Start of Provided information

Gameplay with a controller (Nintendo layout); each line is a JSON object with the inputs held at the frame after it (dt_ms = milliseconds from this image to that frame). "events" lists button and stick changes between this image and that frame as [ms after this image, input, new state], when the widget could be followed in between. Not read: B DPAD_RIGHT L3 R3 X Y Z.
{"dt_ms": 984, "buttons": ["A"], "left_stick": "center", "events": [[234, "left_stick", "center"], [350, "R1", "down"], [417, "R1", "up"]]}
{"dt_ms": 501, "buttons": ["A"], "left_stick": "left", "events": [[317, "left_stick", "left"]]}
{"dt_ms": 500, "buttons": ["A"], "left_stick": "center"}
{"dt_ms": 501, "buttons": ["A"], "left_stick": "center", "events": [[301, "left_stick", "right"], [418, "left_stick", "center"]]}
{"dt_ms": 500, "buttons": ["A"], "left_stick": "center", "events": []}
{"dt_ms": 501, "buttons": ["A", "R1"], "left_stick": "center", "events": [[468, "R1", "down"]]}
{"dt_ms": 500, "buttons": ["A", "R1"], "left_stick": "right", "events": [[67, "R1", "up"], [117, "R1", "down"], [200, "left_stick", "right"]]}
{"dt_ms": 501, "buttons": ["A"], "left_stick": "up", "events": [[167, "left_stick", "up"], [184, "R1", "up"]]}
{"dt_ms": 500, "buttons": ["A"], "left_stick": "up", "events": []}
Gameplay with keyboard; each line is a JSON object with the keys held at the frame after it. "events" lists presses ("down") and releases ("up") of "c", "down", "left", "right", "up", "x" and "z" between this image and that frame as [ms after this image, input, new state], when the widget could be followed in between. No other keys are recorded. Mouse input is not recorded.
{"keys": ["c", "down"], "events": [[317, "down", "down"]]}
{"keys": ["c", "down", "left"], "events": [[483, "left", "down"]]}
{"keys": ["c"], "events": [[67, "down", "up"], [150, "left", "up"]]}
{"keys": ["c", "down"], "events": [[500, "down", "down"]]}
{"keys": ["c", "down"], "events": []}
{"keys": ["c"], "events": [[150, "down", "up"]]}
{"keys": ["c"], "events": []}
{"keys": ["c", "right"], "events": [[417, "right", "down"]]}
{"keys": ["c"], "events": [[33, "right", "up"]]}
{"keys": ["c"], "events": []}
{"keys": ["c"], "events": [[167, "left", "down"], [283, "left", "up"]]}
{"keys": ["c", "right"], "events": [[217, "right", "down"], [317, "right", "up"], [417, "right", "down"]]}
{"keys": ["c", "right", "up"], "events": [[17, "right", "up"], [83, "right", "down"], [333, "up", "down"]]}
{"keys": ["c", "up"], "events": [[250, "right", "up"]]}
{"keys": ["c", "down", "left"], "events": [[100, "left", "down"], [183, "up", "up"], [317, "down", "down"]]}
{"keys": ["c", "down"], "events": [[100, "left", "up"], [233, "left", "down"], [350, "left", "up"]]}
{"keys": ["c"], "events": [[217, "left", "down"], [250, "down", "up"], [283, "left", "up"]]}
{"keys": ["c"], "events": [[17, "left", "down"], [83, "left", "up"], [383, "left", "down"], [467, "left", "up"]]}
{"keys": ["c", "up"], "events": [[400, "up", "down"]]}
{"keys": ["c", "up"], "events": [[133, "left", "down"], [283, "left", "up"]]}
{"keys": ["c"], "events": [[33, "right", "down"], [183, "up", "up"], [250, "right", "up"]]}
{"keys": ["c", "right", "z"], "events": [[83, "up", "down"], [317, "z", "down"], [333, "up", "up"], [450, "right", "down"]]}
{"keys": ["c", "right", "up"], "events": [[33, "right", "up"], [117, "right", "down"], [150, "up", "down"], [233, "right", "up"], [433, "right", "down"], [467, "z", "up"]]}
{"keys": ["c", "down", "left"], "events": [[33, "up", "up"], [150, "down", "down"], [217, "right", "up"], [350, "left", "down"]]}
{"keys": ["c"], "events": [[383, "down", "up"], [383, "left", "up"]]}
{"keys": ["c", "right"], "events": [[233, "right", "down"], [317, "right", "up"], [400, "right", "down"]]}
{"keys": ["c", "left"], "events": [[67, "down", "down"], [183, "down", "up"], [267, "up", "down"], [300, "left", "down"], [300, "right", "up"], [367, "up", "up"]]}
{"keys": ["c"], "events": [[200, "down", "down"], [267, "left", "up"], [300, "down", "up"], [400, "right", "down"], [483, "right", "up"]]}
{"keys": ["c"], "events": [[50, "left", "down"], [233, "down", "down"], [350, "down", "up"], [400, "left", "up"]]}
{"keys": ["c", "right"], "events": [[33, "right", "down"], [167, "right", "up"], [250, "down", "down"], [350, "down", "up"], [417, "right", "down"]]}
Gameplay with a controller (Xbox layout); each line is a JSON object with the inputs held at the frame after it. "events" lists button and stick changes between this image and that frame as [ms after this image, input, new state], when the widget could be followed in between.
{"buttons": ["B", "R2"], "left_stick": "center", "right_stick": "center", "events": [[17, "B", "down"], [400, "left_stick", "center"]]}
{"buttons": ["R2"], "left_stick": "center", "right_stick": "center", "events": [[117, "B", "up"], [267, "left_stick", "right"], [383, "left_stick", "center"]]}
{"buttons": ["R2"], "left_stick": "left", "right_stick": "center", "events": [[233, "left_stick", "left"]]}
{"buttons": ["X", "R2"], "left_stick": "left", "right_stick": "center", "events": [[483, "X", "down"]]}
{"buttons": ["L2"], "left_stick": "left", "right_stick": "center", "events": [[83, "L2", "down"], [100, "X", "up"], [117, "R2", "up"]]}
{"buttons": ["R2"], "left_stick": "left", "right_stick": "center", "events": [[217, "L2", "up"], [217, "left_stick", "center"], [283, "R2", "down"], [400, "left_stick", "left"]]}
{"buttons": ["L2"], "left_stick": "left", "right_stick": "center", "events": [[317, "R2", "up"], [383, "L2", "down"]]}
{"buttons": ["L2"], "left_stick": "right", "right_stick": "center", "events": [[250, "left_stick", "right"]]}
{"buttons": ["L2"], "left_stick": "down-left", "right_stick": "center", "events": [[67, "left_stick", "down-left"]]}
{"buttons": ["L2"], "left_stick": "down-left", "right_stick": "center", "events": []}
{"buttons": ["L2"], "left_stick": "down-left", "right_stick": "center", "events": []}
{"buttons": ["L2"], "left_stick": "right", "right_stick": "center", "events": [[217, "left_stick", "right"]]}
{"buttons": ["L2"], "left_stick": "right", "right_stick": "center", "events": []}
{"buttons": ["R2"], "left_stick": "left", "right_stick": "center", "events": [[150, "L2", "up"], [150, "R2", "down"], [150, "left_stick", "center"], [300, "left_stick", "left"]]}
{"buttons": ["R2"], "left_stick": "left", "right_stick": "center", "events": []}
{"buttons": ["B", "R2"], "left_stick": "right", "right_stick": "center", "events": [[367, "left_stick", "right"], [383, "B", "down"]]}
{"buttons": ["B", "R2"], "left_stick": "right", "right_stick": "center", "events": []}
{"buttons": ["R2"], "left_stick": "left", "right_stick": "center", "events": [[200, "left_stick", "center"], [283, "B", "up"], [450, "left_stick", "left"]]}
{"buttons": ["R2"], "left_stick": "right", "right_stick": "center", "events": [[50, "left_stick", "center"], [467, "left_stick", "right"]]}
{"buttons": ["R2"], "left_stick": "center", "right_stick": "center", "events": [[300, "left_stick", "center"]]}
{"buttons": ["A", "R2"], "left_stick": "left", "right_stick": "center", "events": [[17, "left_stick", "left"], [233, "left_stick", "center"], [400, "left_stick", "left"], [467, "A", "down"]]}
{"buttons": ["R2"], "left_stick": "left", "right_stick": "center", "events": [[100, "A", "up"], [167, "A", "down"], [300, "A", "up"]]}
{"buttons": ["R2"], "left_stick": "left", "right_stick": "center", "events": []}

End of Provided information

- **Exercise requirements**
All records above must be returned exactly as they appear.

- **Response**
Gameplay with a controller (Nintendo layout); each line is a JSON object with the inputs held at the frame after it (dt_ms = milliseconds from this image to that frame). "events" lists button and stick changes between this image and that frame as [ms after this image, input, new state], when the widget could be followed in between. Not read: B DPAD_RIGHT L3 R3 X Y Z.
{"dt_ms": 984, "buttons": ["A"], "left_stick": "center", "events": [[234, "left_stick", "center"], [350, "R1", "down"], [417, "R1", "up"]]}
{"dt_ms": 501, "buttons": ["A"], "left_stick": "left", "events": [[317, "left_stick", "left"]]}
{"dt_ms": 500, "buttons": ["A"], "left_stick": "center"}
{"dt_ms": 501, "buttons": ["A"], "left_stick": "center", "events": [[301, "left_stick", "right"], [418, "left_stick", "center"]]}
{"dt_ms": 500, "buttons": ["A"], "left_stick": "center", "events": []}
{"dt_ms": 501, "buttons": ["A", "R1"], "left_stick": "center", "events": [[468, "R1", "down"]]}
{"dt_ms": 500, "buttons": ["A", "R1"], "left_stick": "right", "events": [[67, "R1", "up"], [117, "R1", "down"], [200, "left_stick", "right"]]}
{"dt_ms": 501, "buttons": ["A"], "left_stick": "up", "events": [[167, "left_stick", "up"], [184, "R1", "up"]]}
{"dt_ms": 500, "buttons": ["A"], "left_stick": "up", "events": []}
Gameplay with keyboard; each line is a JSON object with the keys held at the frame after it. "events" lists presses ("down") and releases ("up") of "c", "down", "left", "right", "up", "x" and "z" between this image and that frame as [ms after this image, input, new state], when the widget could be followed in between. No other keys are recorded. Mouse input is not recorded.
{"keys": ["c", "down"], "events": [[317, "down", "down"]]}
{"keys": ["c", "down", "left"], "events": [[483, "left", "down"]]}
{"keys": ["c"], "events": [[67, "down", "up"], [150, "left", "up"]]}
{"keys": ["c", "down"], "events": [[500, "down", "down"]]}
{"keys": ["c", "down"], "events": []}
{"keys": ["c"], "events": [[150, "down", "up"]]}
{"keys": ["c"], "events": []}
{"keys": ["c", "right"], "events": [[417, "right", "down"]]}
{"keys": ["c"], "events": [[33, "right", "up"]]}
{"keys": ["c"], "events": []}
{"keys": ["c"], "events": [[167, "left", "down"], [283, "left", "up"]]}
{"keys": ["c", "right"], "events": [[217, "right", "down"], [317, "right", "up"], [417, "right", "down"]]}
{"keys": ["c", "right", "up"], "events": [[17, "right", "up"], [83, "right", "down"], [333, "up", "down"]]}
{"keys": ["c", "up"], "events": [[250, "right", "up"]]}
{"keys": ["c", "down", "left"], "events": [[100, "left", "down"], [183, "up", "up"], [317, "down", "down"]]}
{"keys": ["c", "down"], "events": [[100, "left", "up"], [233, "left", "down"], [350, "left", "up"]]}
{"keys": ["c"], "events": [[217, "left", "down"], [250, "down", "up"], [283, "left", "up"]]}
{"keys": ["c"], "events": [[17, "left", "down"], [83, "left", "up"], [383, "left", "down"], [467, "left", "up"]]}
{"keys": ["c", "up"], "events": [[400, "up", "down"]]}
{"keys": ["c", "up"], "events": [[133, "left", "down"], [283, "left", "up"]]}
{"keys": ["c"], "events": [[33, "right", "down"], [183, "up", "up"], [250, "right", "up"]]}
{"keys": ["c", "right", "z"], "events": [[83, "up", "down"], [317, "z", "down"], [333, "up", "up"], [450, "right", "down"]]}
{"keys": ["c", "right", "up"], "events": [[33, "right", "up"], [117, "right", "down"], [150, "up", "down"], [233, "right", "up"], [433, "right", "down"], [467, "z", "up"]]}
{"keys": ["c", "down", "left"], "events": [[33, "up", "up"], [150, "down", "down"], [217, "right", "up"], [350, "left", "down"]]}
{"keys": ["c"], "events": [[383, "down", "up"], [383, "left", "up"]]}
{"keys": ["c", "right"], "events": [[233, "right", "down"], [317, "right", "up"], [400, "right", "down"]]}
{"keys": ["c", "left"], "events": [[67, "down", "down"], [183, "down", "up"], [267, "up", "down"], [300, "left", "down"], [300, "right", "up"], [367, "up", "up"]]}
{"keys": ["c"], "events": [[200, "down", "down"], [267, "left", "up"], [300, "down", "up"], [400, "right", "down"], [483, "right", "up"]]}
{"keys": ["c"], "events": [[50, "left", "down"], [233, "down", "down"], [350, "down", "up"], [400, "left", "up"]]}
{"keys": ["c", "right"], "events": [[33, "right", "down"], [167, "right", "up"], [250, "down", "down"], [350, "down", "up"], [417, "right", "down"]]}
Gameplay with a controller (Xbox layout); each line is a JSON object with the inputs held at the frame after it. "events" lists button and stick changes between this image and that frame as [ms after this image, input, new state], when the widget could be followed in between.
{"buttons": ["B", "R2"], "left_stick": "center", "right_stick": "center", "events": [[17, "B", "down"], [400, "left_stick", "center"]]}
{"buttons": ["R2"], "left_stick": "center", "right_stick": "center", "events": [[117, "B", "up"], [267, "left_stick", "right"], [383, "left_stick", "center"]]}
{"buttons": ["R2"], "left_stick": "left", "right_stick": "center", "events": [[233, "left_stick", "left"]]}
{"buttons": ["X", "R2"], "left_stick": "left", "right_stick": "center", "events": [[483, "X", "down"]]}
{"buttons": ["L2"], "left_stick": "left", "right_stick": "center", "events": [[83, "L2", "down"], [100, "X", "up"], [117, "R2", "up"]]}
{"buttons": ["R2"], "left_stick": "left", "right_stick": "center", "events": [[217, "L2", "up"], [217, "left_stick", "center"], [283, "R2", "down"], [400, "left_stick", "left"]]}
{"buttons": ["L2"], "left_stick": "left", "right_stick": "center", "events": [[317, "R2", "up"], [383, "L2", "down"]]}
{"buttons": ["L2"], "left_stick": "right", "right_stick": "center", "events": [[250, "left_stick", "right"]]}
{"buttons": ["L2"], "left_stick": "down-left", "right_stick": "center", "events": [[67, "left_stick", "down-left"]]}
{"buttons": ["L2"], "left_stick": "down-left", "right_stick": "center", "events": []}
{"buttons": ["L2"], "left_stick": "down-left", "right_stick": "center", "events": []}
{"buttons": ["L2"], "left_stick": "right", "right_stick": "center", "events": [[217, "left_stick", "right"]]}
{"buttons": ["L2"], "left_stick": "right", "right_stick": "center", "events": []}
{"buttons": ["R2"], "left_stick": "left", "right_stick": "center", "events": [[150, "L2", "up"], [150, "R2", "down"], [150, "left_stick", "center"], [300, "left_stick", "left"]]}
{"buttons": ["R2"], "left_stick": "left", "right_stick": "center", "events": []}
{"buttons": ["B", "R2"], "left_stick": "right", "right_stick": "center", "events": [[367, "left_stick", "right"], [383, "B", "down"]]}
{"buttons": ["B", "R2"], "left_stick": "right", "right_stick": "center", "events": []}
{"buttons": ["R2"], "left_stick": "left", "right_stick": "center", "events": [[200, "left_stick", "center"], [283, "B", "up"], [450, "left_stick", "left"]]}
{"buttons": ["R2"], "left_stick": "right", "right_stick": "center", "events": [[50, "left_stick", "center"], [467, "left_stick", "right"]]}
{"buttons": ["R2"], "left_stick": "center", "right_stick": "center", "events": [[300, "left_stick", "center"]]}
{"buttons": ["A", "R2"], "left_stick": "left", "right_stick": "center", "events": [[17, "left_stick", "left"], [233, "left_stick", "center"], [400, "left_stick", "left"], [467, "A", "down"]]}
{"buttons": ["R2"], "left_stick": "left", "right_stick": "center", "events": [[100, "A", "up"], [167, "A", "down"], [300, "A", "up"]]}
{"buttons": ["R2"], "left_stick": "left", "right_stick": "center", "events": []}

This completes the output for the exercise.